Jon Huntsman Questions Obama's Afghanistan Policy

Jon Huntsman Questions Obama's Afghanistan Policy

WASHINGTON – Potential presidential candidate Jon Huntsman is suggesting a faster timetable for pulling U.S. troops from Afghanistan than the one laid out by President Barack Obama.

Obama plans to bring home next month the first batch of about 100,000 American servicemen currently in Afghanistan, with all combat troops leaving by 2014.

Huntsman, a former Utah governor who was Obama's ambassador to China, thinks that may not be fast enough because of the financial cost of the war and because of waning public support.

Huntsman said during an appearance on CNN's "State of the Union" on Sunday that it's his "hunch" that Americans want to be "out of there are quickly as we can get it done."
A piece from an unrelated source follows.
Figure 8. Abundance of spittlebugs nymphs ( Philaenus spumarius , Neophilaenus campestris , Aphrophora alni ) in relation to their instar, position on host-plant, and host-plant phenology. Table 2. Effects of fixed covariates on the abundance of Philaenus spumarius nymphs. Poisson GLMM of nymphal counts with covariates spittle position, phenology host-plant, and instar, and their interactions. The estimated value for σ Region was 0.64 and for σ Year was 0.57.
HuffPost's Jon Ward reported on what Huntsman had to say about U.S. involvement in Afghanistan during a stop in New Hampshire last month:

When asked about the war in Afghanistan, he even managed to come back to how any change in U.S. policy would affect China. But he also appeared to claim some of the space in the primary previously occupied by [Mississippi Governor Haley] Barbour, who before he decided not to run had questioned the value of the nation’s troop commitment in Afghanistan. But he did so in the vaguest of terms.

“The deployments are mighty expensive,” he said. “We’ve got to ensure that going forward into our new world that we have a foreign policy that is an extension of our core national interests. And does that mean that we’re going to have to look at the map at some point and reset our level of engagement and our deployments in some corners of the world. Absolutely it does.”
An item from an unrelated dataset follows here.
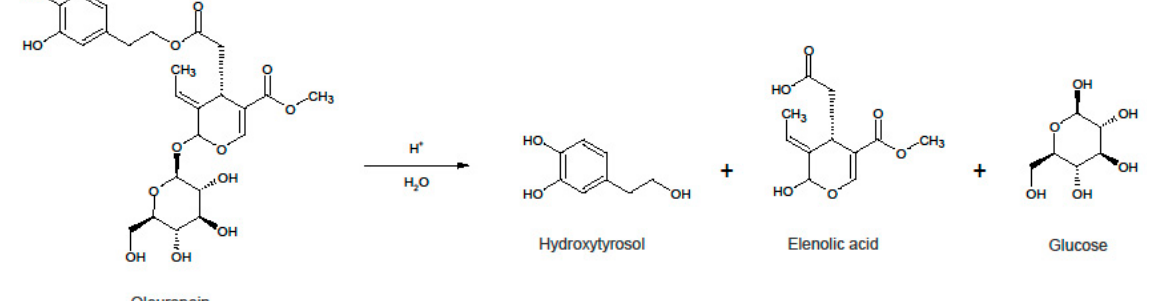
Figure 1. General reaction scheme of the acidic hydrolysis of oleuropein.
He did call a drawdown “inevitable” and said there would likely be civil war in Afghanistan when a U.S. withdrawal created a vacuum. “And I’m not sure there’s a whole lot we can do about that,” he said, while also pointing out that such a conflagration would test China’s longstanding policy of nonintervention.

HuffPost's Amanda Terkel reported last week:

Opposition to the conflict is now mainstream, with the vast majority of the American public favoring a substantial drawdown of U.S. troops. With the death of bin Laden, the growing cost of operations and frustrated constituents, an increasing group of congressional lawmakers is also voicing concerns. Even within the Obama administration, there are reports of some aides pushing for a strong drawdown.

During a stop in New Hampshire on Saturday, Huntsman signaled he would soon make his plans known for the next election cycle.

"We need to check the family 'box,' to sit down with the family one last time," he said, according to Reuters. "You will be hearing something shortly."